## EXERCISE OBJECTIVE
Rewrite the lines of every entry below as a JSON list of strings, one string per line, without blank lines. Omit the pictures.

## RECORDS FOR THIS EXERCISE
Begin
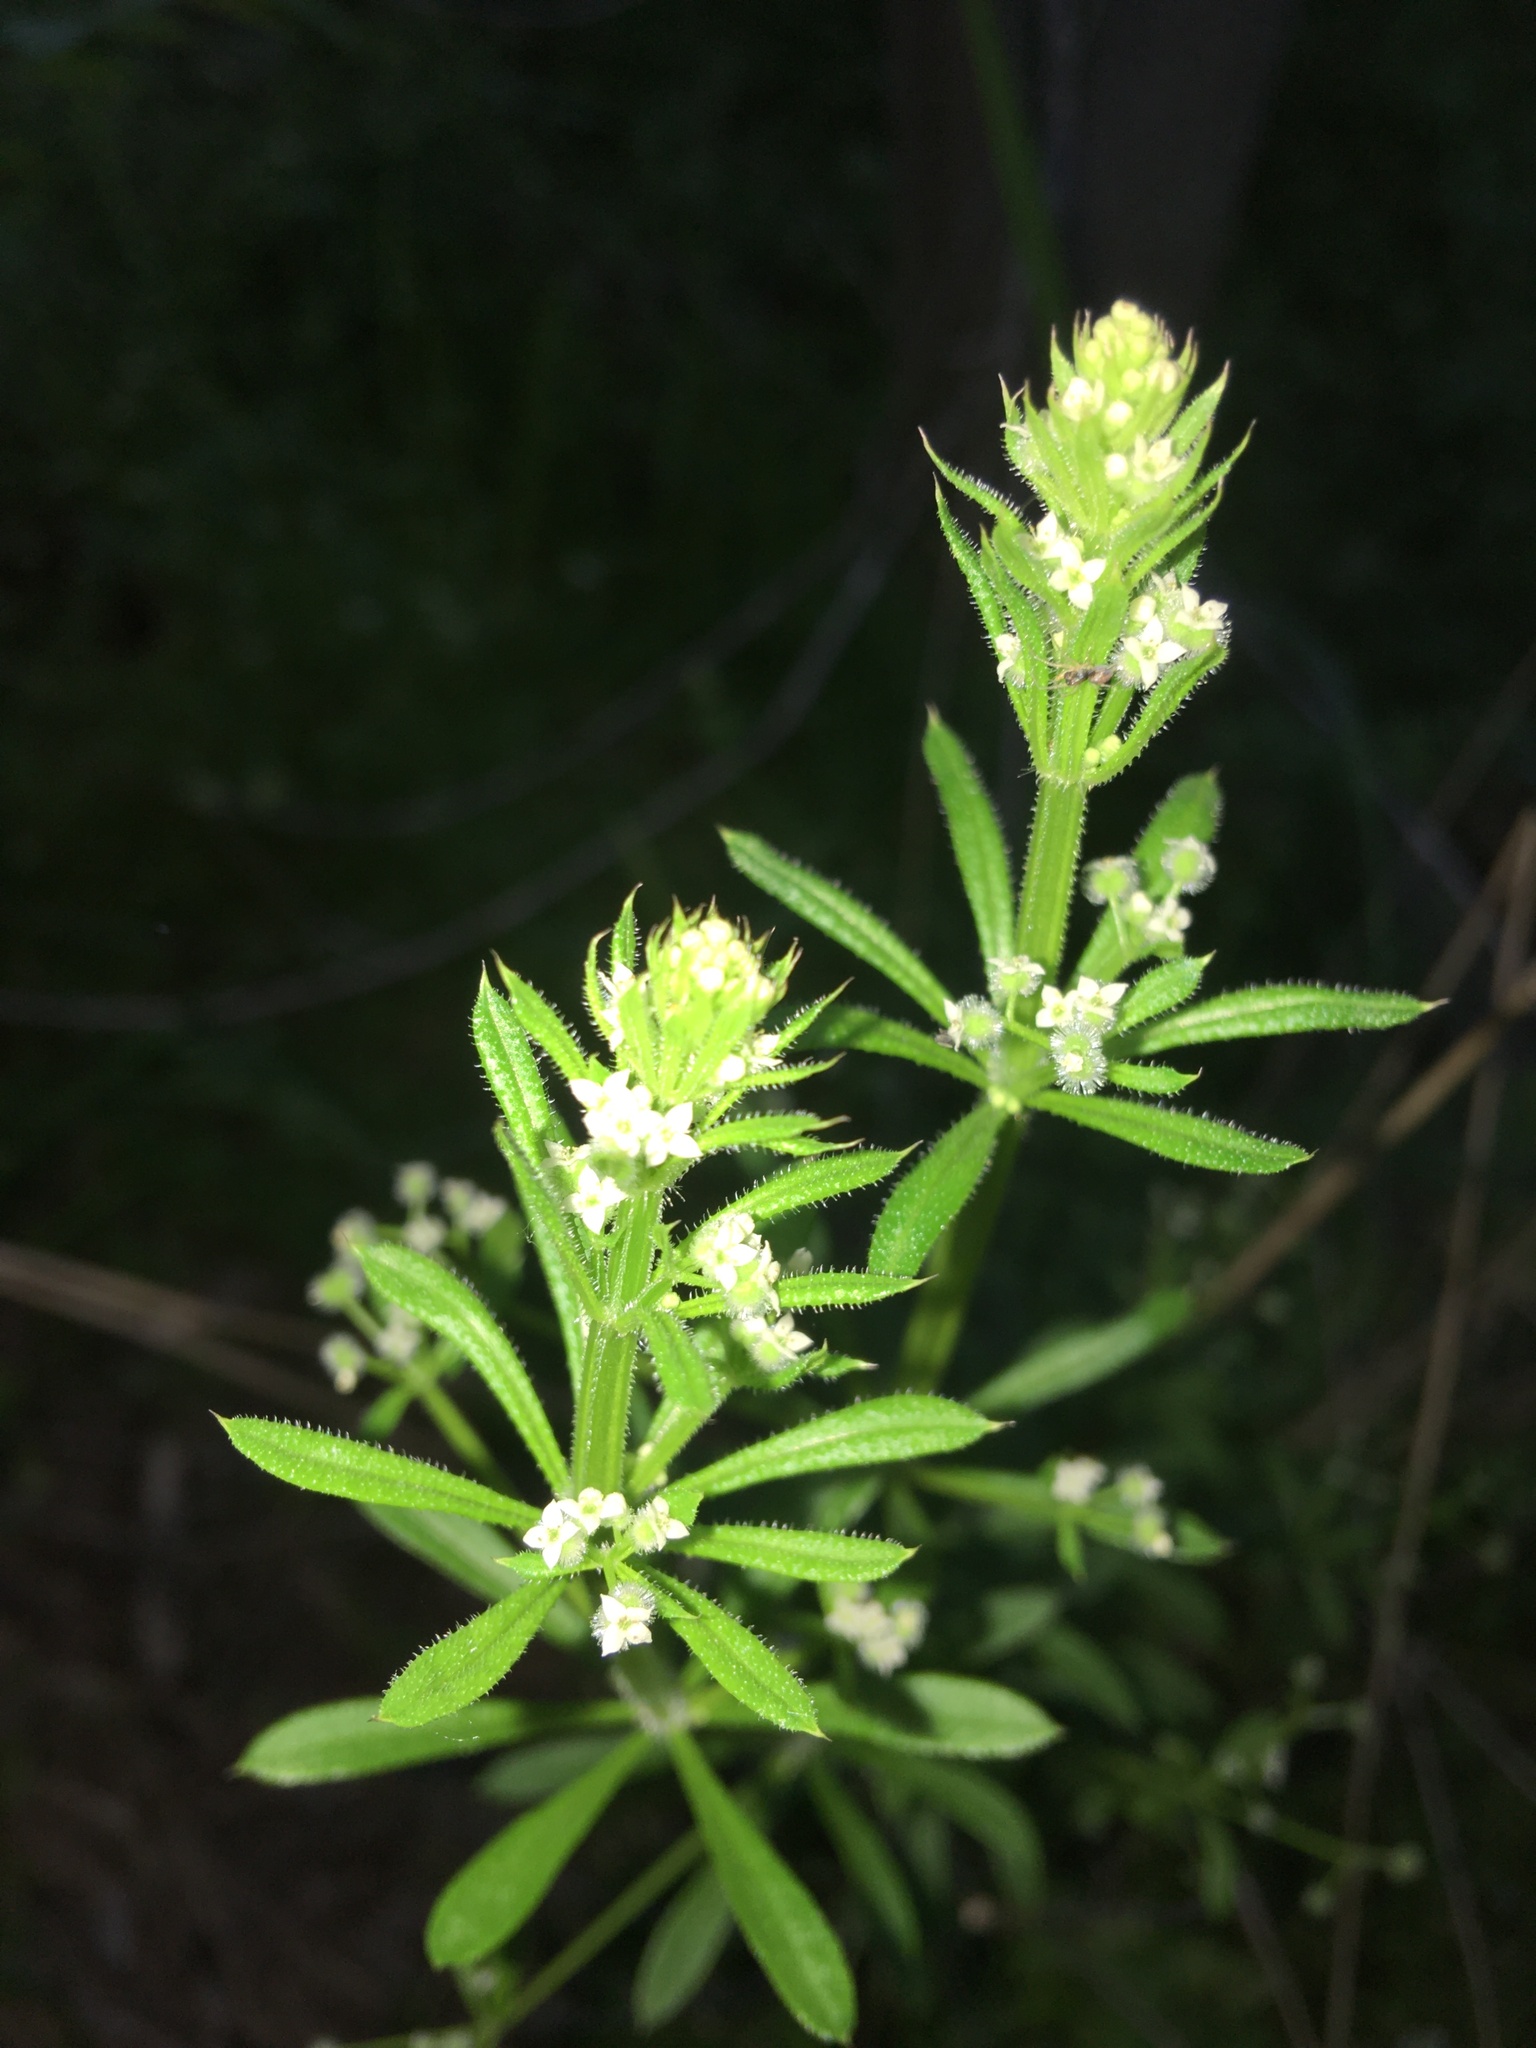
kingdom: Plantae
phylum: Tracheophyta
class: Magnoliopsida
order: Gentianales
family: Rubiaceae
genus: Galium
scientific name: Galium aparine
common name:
End
## RESULT
[
  "kingdom: Plantae",
  "phylum: Tracheophyta",
  "class: Magnoliopsida",
  "order: Gentianales",
  "family: Rubiaceae",
  "genus: Galium",
  "scientific name: Galium aparine",
  "common name:"
]